If the 2011 HPA Tech Retreat seems like a great 3D event, that’s probably because it is. But it’s a lot more, too. If you’re interested in advanced broadcast technology, for example, here are some of the sessions on that topic: ATSC Next-Generation Broadcast Television, Information Theory for Terrestrial DTV Broadcasting, Near-Capacity BICM-ID-SSD for Future DTTB, DVB-T2 in Relation to the DVB-x2 Family, the Application of MIMO in DVB, Hybrid MIMO for Next-Generation ATSC, 3D Audio Transmission, Next-Generation Handheld & Mobile, High-Efficiency Video Coding, Convergence in the UHF Band, Global Content Repositories for Distributed Workflows, Content Protection, Pool Feeds & Shared Origination, Multi-Language Video Description, Consumer Delivery Mayhem, Networked Television Sets, Interoperable Media, FCC Taking Back Spectrum, the CALM Act, Making ATSC Loudness Easy, Media Fingerprinting, Embracing Over-the-Top TV, and Image Quality for the Era of Digital Delivery.

Broadcast-tech presenters will come from, among others: ABC, CBS, Fox, NBC, PBS, Sinclair Broadcast Group, and NAB; ATSC, BBC, Canada’s CRC, China’s Tsinghua University, the European Broadcasting Union, Germany’s Technische Universität Braunschweig, Korea’s Kyungpook National University, and Japan’s NHK Science & Technology Research Labs; AmberFin, DTS, Linear Acoustic, Microsoft, Rohde & Schwarz, Roundbox, Rovi, and Verance; Comcast, Starz, and TiVo.

Not interested in 3D or broadcast? How about reference monitoring, with presentations on LCD, OLED, and plasma, new research results from Gamma Guru Charles Poynton, and an expected major new product introduction from a major manufacturer?

What about workflow? Warner Bros. will present their evaluation of 13 different workflows at a “supersession” on the subject. The supersession will feature major studios and post facilities and is expected to cover everything from scene to screen. If that’s not enough, there will be other sessions on interoperable mastering and interoperable media, file-based workflows, and “Hollywood in the Cloud.”

Point.360 trimmedInterested in archiving? Merrill Weiss and Karl Paulsen will be presenting an update on the Archive Exchange Format, a large panel will discuss (and possibly argue about) the many aspects of LTO-5, and there will even be a session on new technology for archiving on, yes, film.  At left are some images from Point.360 Digital Film Labs (left is the original and right is their film-archived version).

There will be much more: hybrid routing, consumer electronics update, Washington update, global content repositories and other storage networks, shooting with HD SLRs, movie restoration (including a full screening of a masterpiece), standards update, new audio technologies for automating digital pre-distribution processes — even surprises about cable bend radius.
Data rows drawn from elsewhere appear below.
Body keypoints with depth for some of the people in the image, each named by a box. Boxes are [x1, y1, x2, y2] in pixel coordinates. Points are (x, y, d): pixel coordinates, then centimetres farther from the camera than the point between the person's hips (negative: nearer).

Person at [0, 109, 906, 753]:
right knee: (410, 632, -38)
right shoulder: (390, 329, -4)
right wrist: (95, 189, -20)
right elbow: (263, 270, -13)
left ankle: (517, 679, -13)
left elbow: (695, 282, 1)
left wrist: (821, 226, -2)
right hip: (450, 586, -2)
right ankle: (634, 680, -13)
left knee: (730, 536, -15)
The full program may be found here: http://www.hpaonline.com/mc/page.do?sitePageId=122447&orgId=hopa

In short, whatever you might want to know about motion-image production and distribution and related fields, there will probably be somebody there who knows the answer. Is this information available elsewhere, at, say, a SMPTE conference?  Perhaps it is.  But next month, SMPTE’s executive vice president, engineering vice president, and director of engineering will all be at the HPA Tech Retreat.